You will experiment with **multiple classification techniques** and compare their performance.

---
This notebook is a **starter guide** for the Wine Quality Classification competition.  
It provides the basic structure you can build upon:
1. Load and explore the dataset  
2. Preprocess and split the data  
3. Train a simple model  
4. Generate a submission file  

## 📥 1. Import Libraries
In this section, we import the necessary Python libraries for:
- Data manipulation and visualization (`pandas`, `numpy`, `matplotlib`, `seaborn`)  
- Machine learning models and preprocessing (`sklearn`)  

In [2]:
# 📚 Libraries

# Data manipulation and visualization
import pandas as pd
import numpy as np
import matplotlib.pyplot as plt
import seaborn as sns

# Machine learning tools
from sklearn.model_selection import train_test_split
from sklearn.preprocessing import StandardScaler
from sklearn.linear_model import LogisticRegression
from sklearn.svm import SVC
from sklearn.neighbors import KNeighborsClassifier
from sklearn.tree import DecisionTreeClassifier
from sklearn.ensemble import RandomForestClassifier
from sklearn.cluster import KMeans
from tensorflow.keras.models import Sequential
from tensorflow.keras.layers import Dense
from sklearn.metrics import accuracy_score, f1_score, confusion_matrix, ConfusionMatrixDisplay
from scipy.stats import mode

import warnings
warnings.filterwarnings("ignore")



## 📊 2. Load and Explore the Dataset
- Load the training data using `pd.read_csv`.  
- Use `head()` and `info()` to preview the data.  
- Visualize the target distribution and feature correlations to understand patterns.  



In [9]:
# === a. Load the training data ===
url = "https://raw.githubusercontent.com/Demosthene-OR/Student-AI-and-Data-Management/main/Wine%20Classification%20Competition/"
# url = "/kaggle/input/wine-itba2025/"

df = pd.read_csv(url+"train.csv", sep=',', index_col='id')  # Replace with your dataset



## 🔎 3. Exploratory Data Analysis
Here we quickly analyze:
- The distribution of the target variable `quality`.  
- Correlations between features using a heatmap.  
This helps to identify important variables and relationships.  


## 🧹 4. Data Preparation
Steps:
- Split the dataset into features (`X`) and target (`y`).  
- Use `train_test_split` to create training and validation sets.  
- Standardize features using `StandardScaler` for better model performance.  
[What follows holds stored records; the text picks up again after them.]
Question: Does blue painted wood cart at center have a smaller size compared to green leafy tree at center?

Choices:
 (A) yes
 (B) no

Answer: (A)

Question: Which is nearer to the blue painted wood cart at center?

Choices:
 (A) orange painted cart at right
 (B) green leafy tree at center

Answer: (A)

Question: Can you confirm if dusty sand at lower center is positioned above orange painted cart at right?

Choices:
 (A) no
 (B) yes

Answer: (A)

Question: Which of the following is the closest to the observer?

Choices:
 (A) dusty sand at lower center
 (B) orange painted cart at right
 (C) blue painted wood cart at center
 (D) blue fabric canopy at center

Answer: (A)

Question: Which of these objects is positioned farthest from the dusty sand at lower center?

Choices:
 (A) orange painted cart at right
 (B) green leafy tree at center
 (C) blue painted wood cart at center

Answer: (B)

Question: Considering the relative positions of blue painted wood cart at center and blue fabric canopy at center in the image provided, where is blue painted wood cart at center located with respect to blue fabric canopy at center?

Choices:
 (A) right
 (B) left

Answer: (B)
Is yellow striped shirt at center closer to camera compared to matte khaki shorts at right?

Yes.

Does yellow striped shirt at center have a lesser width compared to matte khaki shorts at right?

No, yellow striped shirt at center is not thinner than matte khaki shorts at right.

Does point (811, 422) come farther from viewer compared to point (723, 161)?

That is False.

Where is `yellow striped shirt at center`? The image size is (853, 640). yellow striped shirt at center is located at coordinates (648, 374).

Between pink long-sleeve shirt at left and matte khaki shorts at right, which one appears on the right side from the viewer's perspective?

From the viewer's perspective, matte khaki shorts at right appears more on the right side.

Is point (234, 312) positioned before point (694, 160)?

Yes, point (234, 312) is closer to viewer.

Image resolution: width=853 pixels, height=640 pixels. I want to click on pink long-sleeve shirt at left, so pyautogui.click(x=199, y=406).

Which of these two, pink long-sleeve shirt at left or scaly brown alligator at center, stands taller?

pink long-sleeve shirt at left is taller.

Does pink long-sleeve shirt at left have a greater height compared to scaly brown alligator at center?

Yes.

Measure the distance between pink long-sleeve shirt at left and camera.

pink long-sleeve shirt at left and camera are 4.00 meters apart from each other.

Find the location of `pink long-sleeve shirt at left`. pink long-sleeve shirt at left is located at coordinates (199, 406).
## 🤖 5. Train a first Model
We will:
- Use, for example, **Logistic Regression** as a baseline classifier.  
- Fit the model to the training set.  
- Evaluate it on the validation set using Accuracy.  


## 🤖 6. Train a second Model
We will:
- Use another classifier.  
- Fit the model to the training set.  
- Evaluate it on the validation set using Accuracy.  
- Compare its performance with the first classifier.  


## 📤 7. Generate Submission File
Steps:
- Load the test dataset.  
- Scale the test features using the same scaler as training.  
- Predict wine quality for the test data.  
- Create a DataFrame with columns `id` and `quality`.  
- Save predictions as `submission.csv`.  
This file can now be uploaded to the competition for scoring.  


In [11]:
# === Load the test dataset ===
test_df = pd.read_csv(url+"test.csv", sep=',', index_col='id')  

# .....


# Prepare submission (include 'id' as the first column)
submission = pd.DataFrame({
    "id": test_df.index,
    # "quality": test_preds    # replace test_preds by your prediction variable
})

# Save submission file
submission.to_csv("submission.csv", index=False)
# If running from colab, replace the previous line with the 2 following ones
    # from google.colab import files
    # files.download('submission.csv.')  # Change the file name according to the model you want to download
    
print("✅ Submission file saved as submission.csv")

✅ Submission file saved as submission.csv


## 💡 7. Tips and Next Steps
- Try different models: **Random Forest**, **SVM**, **kNN**, or **Neural Networks**.  
- Experiment with feature engineering or hyperparameter tuning to improve results.  
- Use cross-validation for more robust evaluation.  
- Document your process with Markdown cells to explain your approach.